- **WORK TO BE COMPLETED**: Extract every line from the entries below that contains the string "number", treating uppercase and lowercase letters as different.

[Stored items]
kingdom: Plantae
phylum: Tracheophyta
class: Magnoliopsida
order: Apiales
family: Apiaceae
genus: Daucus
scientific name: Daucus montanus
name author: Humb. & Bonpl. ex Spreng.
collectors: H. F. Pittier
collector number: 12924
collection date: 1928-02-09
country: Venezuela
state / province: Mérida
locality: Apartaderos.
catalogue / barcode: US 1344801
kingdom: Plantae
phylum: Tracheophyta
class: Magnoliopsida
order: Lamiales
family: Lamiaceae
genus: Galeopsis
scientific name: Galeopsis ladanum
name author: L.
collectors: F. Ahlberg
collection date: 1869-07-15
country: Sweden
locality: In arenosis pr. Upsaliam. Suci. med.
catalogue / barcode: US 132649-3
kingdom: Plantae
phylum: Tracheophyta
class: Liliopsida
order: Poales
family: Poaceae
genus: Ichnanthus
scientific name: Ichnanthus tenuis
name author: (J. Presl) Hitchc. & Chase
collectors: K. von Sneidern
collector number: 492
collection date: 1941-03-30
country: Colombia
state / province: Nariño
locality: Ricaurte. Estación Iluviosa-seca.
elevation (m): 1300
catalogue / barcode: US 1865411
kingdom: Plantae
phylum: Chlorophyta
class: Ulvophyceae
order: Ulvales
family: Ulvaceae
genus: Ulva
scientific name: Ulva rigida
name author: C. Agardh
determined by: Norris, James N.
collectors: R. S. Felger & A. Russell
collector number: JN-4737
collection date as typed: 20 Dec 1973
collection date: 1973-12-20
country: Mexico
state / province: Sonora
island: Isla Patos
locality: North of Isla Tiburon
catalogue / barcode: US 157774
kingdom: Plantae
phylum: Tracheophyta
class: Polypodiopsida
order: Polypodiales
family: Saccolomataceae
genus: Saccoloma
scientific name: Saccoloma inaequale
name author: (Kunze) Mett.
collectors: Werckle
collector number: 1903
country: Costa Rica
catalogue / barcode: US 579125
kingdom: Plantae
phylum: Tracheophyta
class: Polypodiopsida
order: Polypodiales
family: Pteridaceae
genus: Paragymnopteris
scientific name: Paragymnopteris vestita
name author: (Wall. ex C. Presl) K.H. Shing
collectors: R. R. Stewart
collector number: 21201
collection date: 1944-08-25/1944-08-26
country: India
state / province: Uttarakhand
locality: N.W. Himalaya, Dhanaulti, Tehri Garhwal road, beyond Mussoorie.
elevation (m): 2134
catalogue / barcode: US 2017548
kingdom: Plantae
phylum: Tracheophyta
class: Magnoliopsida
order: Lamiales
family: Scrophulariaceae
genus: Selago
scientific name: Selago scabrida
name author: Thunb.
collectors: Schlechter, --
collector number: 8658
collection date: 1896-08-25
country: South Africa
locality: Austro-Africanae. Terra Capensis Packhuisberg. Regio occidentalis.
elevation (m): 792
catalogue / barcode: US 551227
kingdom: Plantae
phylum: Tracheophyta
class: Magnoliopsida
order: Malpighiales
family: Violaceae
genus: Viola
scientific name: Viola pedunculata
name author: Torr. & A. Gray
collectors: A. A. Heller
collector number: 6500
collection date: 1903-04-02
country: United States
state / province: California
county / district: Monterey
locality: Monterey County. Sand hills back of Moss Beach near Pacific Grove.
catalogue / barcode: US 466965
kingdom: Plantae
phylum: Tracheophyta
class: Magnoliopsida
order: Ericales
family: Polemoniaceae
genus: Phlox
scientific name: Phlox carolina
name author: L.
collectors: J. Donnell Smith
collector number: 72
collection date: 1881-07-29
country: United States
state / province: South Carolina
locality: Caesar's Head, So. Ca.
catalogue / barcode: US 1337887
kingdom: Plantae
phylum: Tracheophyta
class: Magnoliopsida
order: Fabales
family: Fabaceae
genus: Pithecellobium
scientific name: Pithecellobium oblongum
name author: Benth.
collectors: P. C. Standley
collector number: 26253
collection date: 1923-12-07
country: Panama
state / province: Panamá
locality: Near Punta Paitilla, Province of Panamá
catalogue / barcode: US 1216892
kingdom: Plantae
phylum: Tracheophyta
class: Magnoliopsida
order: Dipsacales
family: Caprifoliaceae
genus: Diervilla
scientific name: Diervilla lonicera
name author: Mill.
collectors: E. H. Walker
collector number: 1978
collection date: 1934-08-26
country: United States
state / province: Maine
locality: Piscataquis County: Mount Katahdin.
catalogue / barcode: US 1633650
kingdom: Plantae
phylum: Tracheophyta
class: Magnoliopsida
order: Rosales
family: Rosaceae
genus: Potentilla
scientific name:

- **EXERCISE ANSWER**:
collector number: 12924
collector number: 492
collector number: JN-4737
collector number: 1903
collector number: 21201
collector number: 8658
collector number: 6500
collector number: 72
collector number: 26253
collector number: 1978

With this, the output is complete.